Die übersetzungen OMARS des Zeltmachers (Rubaijat-I-Omar-I- Khajjam) beruhen auf der berühmten englischen Nachdichtung aus dem Jahre 1859 von Edward Fitzgerald. Ursprünglich wollte ich mindestens 40 dieser Vierzeiler übersetzen und illustrieren. Das war zwischen 1977 und 1980. Es hat mir großen Spaß gemacht, bis ich darauf gekommen bin; es gibt schon sehr gute übersetzungen aus dem Persischen ins Deutsche. Für die Ausstellung habe ich zwei dieser Rubaijate aus meinem alten Notizheft herauskopiert.

(…)

Nr. 16 Bodo Hell

Unterfutter

 als sprachliche Inseln aus dem täglichen Nachrichtenrauschen sammeln sich bereits über Jahre (bei mir in traditionellen Ordnern) diverse auffällige Sager, zwiespältige Formulierungen, aphoristische Prägungen, Sätze aus Gebrauchsanweisungen und Lebenshilfe-Empfehlungen, oft auch nur Auszüge aus Listenweisheiten etc. an, ein A4-Blatt für solche Fundstücke (auch aus den laufenden Notizbüchern) ist immer in den typewriter eingespannt, zur allfälligen verdoppelnden Abarbeit; ein umfangreicher Ausschnitt aus dieser Sammlung liegt in Kopie für die we never did-Ausstellung zum Blättern bereit

 dieses Unterfutter zu möglichen Textgestalten ist kaum je wörtlich in aktuelle „Erzählungen“ eingegangen, scheint aber die Voraussetzung für bestimmte Ausformungen von Montage-Prosa zu sein und eignet sich sowieso zur anregenden Kreuz- und Quer-Lektüre, Nebeneffekt: durch die Ausstellung entsteht für eine Autorschaft auf found-footage-MaterialBasis die aktuelle Anregung, sich so einer Art Exzerptise verstärkt zuzuwenden

Nr. 17 Christoph Herndler

Zeigt den Briefaustausch zwischen ihm und dem Auftraggeber für eine Komposition, in diesem wird die Nichtrealisation auf unterschiedlichen Weise und in mehreren Schleifen sichtbar.

Nr. 18 Karin M. Hofer

EASTBOUND. Sentimentales Tagebuch einer zukünftigen Reise. Klischees und
Traumbilder einer östlichen Paradieslandschaft hatten noch keine
Gelegenheit, mit vorgefundenen Wirklichkeiten konfrontiert zu werden:
Mitbringsel, Souvenirs, akkumuliert zu einer Vorstellungswelt idealeren
Lebens? – Kulturstudien, die noch durchzuführen wären…

Nr. 19 Klaus Hollinetz

„…Gauklerblumen an der Zeitwende…“

(einige Blätter aus einer Mappe mit Skizzen von 1988-89)

Lexikalische Assoziationsmaschinen, glossolalische Graphen, écriture automatique und Partituren, die keinen Klang haben: All das, um mögliche Formzusammenhänge aufzudecken, auf der Suche nach einer noch unerhörten Melodie, einem noch nicht vor-geschriebenen Text. Vielleicht ist es Gedankenfutter oder auch bloß Auswurf, Ventil, Steinbruch, Abraumhalden auf der Suche nach den im eigenen Gestein schlummernden Drusen, lächerliche Versuche der Spurenlese im Dickicht des eigenen Terrains.

__Aufgaben__:
**1)** Auf welcher Vorlage beruhen laut dem Auszug die Übersetzungen der Vierzeiler Omars?
**2)** Fasse den Auszug in drei Sätzen zusammen.
**3)** Erkläre in ein bis zwei Sätzen, wozu Klaus Hollinetz laut dem Auszug lexikalische Assoziationsmaschinen, glossolalische Graphen, écriture automatique und Partituren ohne Klang einsetzt.

__Übungsdaten__:
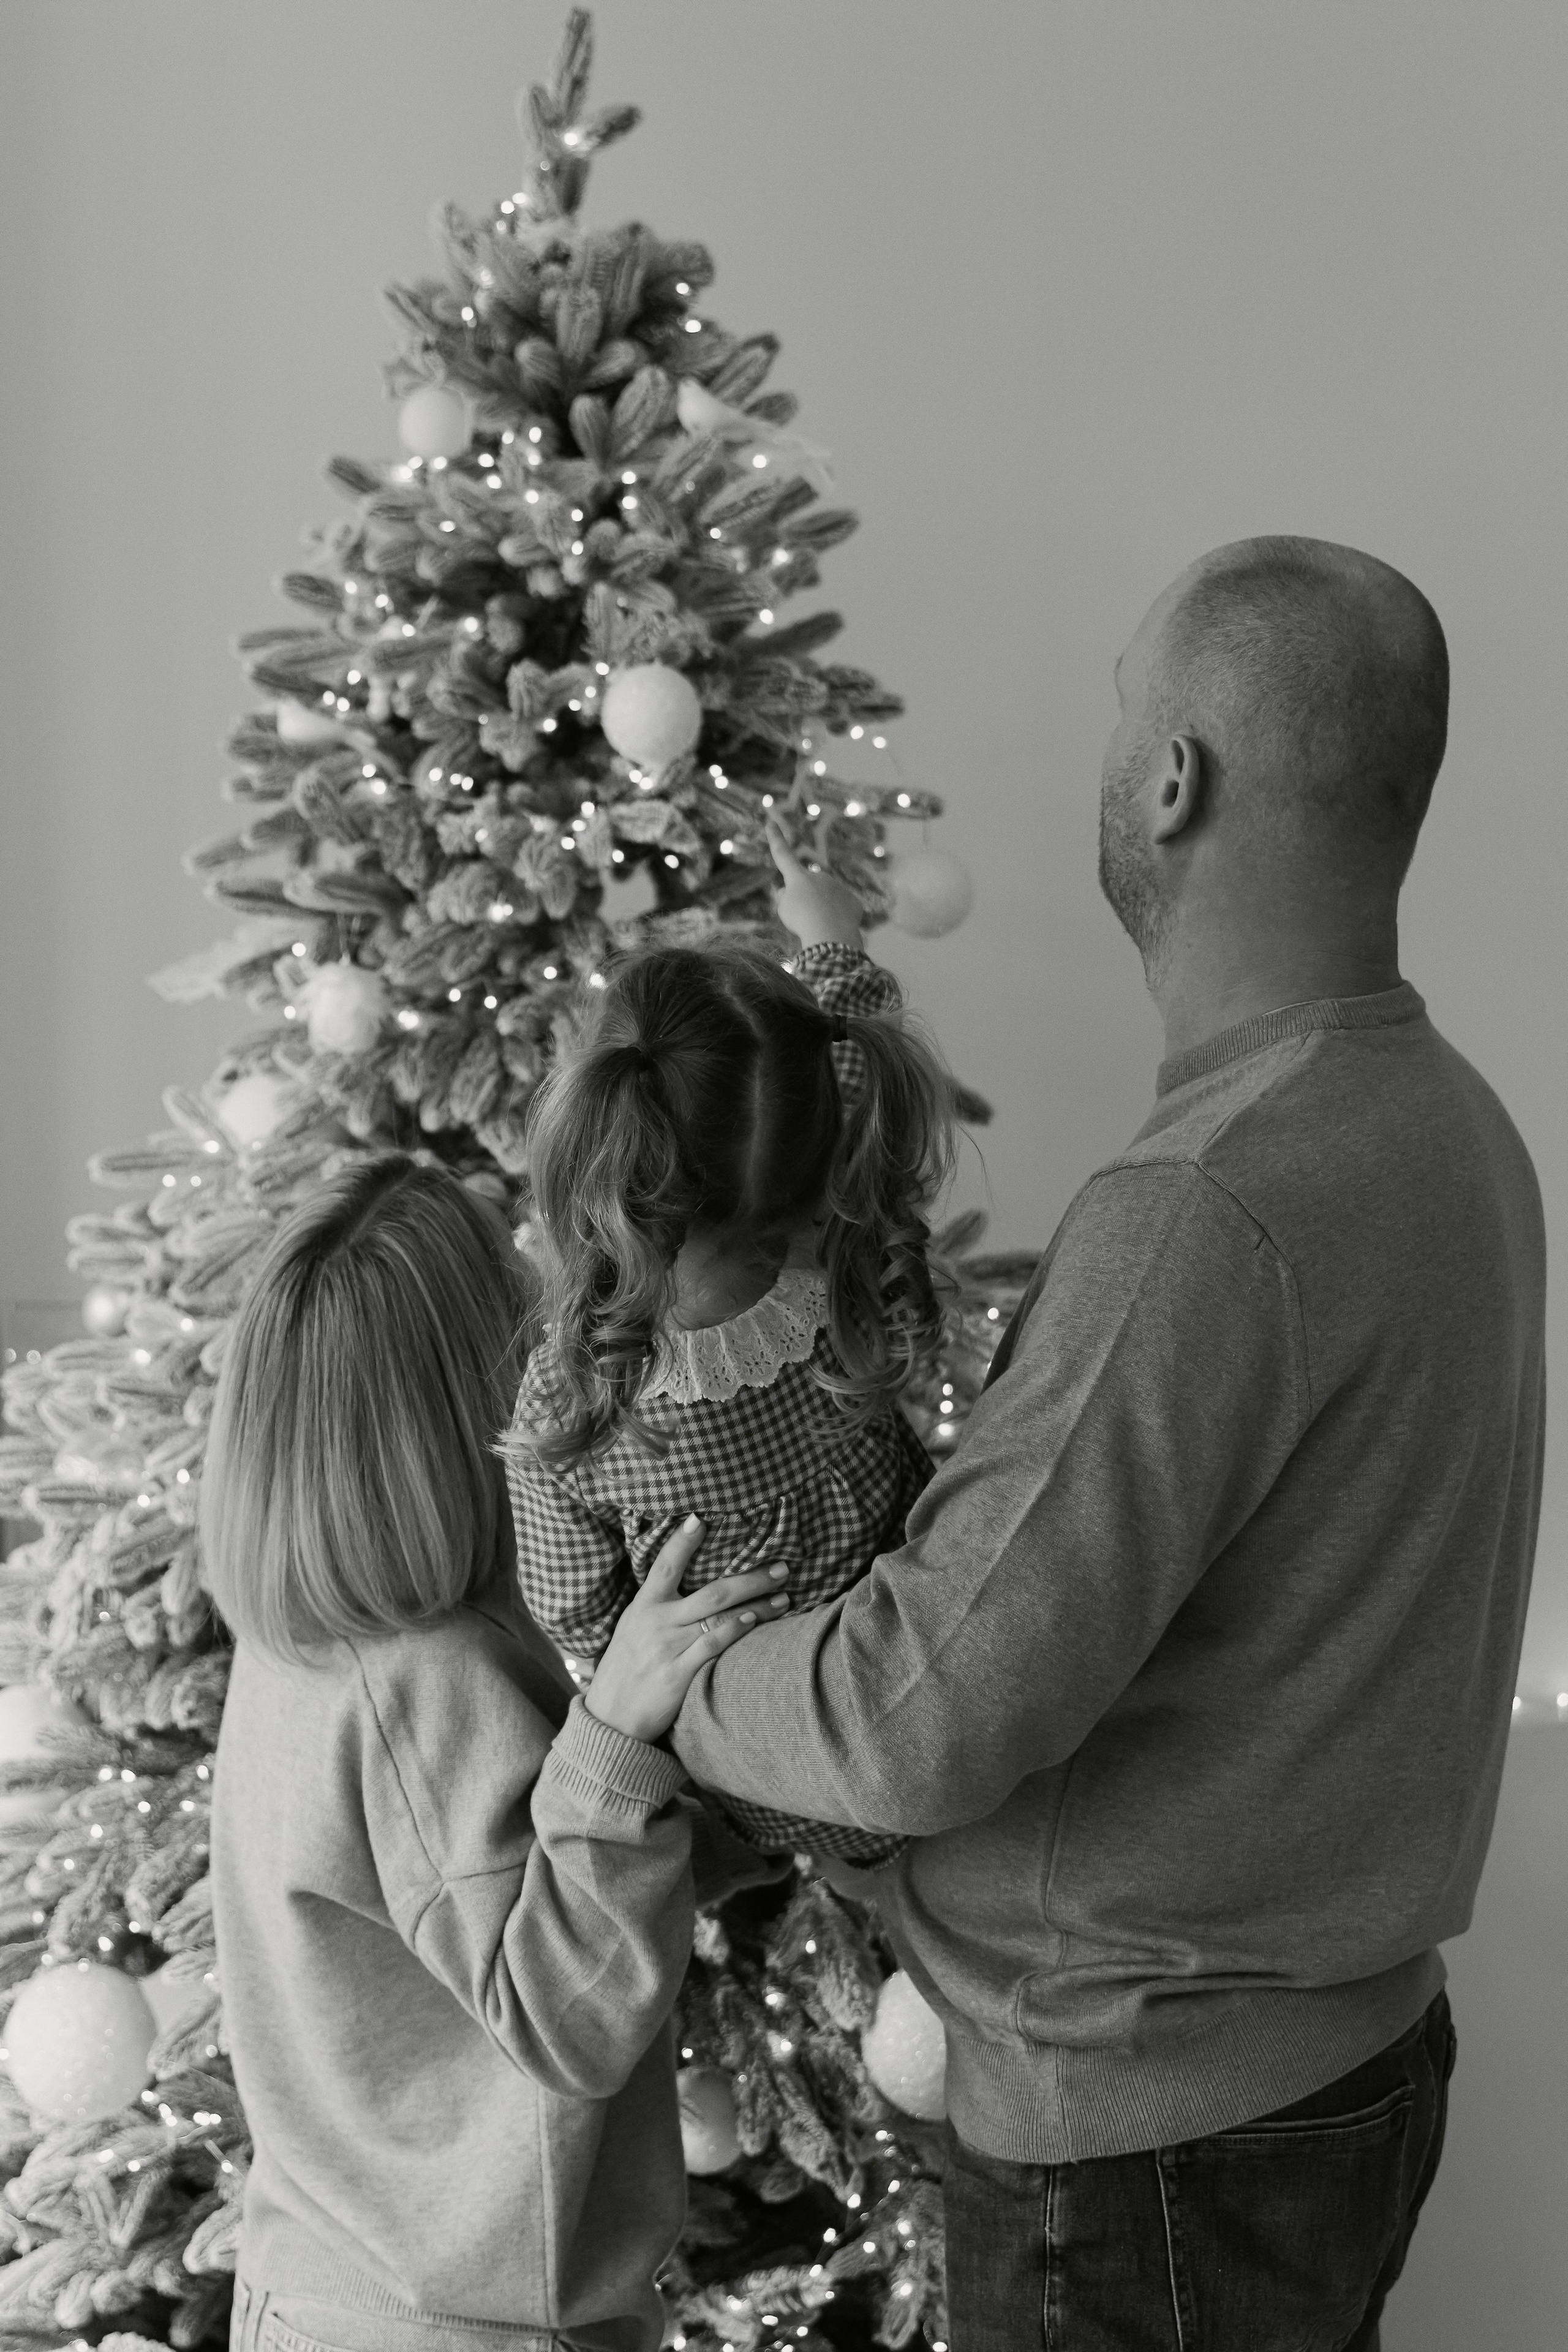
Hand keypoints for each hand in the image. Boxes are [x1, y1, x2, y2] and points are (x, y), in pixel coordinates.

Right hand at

__Lösungen__:
**1)** Auf der berühmten englischen Nachdichtung von Edward Fitzgerald aus dem Jahr 1859.

**2)** Der Auszug stellt Beiträge für eine Ausstellung vor, darunter Übersetzungen von Vierzeilern Omars nach Edward Fitzgeralds englischer Nachdichtung, von denen zwei aus einem alten Notizheft herauskopiert wurden. Bodo Hell legt eine Kopie aus seiner über Jahre gesammelten Sammlung auffälliger Sätze und Formulierungen zum Blättern aus, und Christoph Herndler zeigt einen Briefaustausch mit dem Auftraggeber einer Komposition. Unter Nr. 18 steht Karin M. Hofers sentimentales Tagebuch einer zukünftigen Reise, unter Nr. 19 stehen einige Blätter aus einer Skizzenmappe von Klaus Hollinetz aus den Jahren 1988–89.

**3)** All das soll mögliche Formzusammenhänge aufdecken. Dahinter steht die Suche nach einer noch unerhörten Melodie und einem noch nicht vor-geschriebenen Text.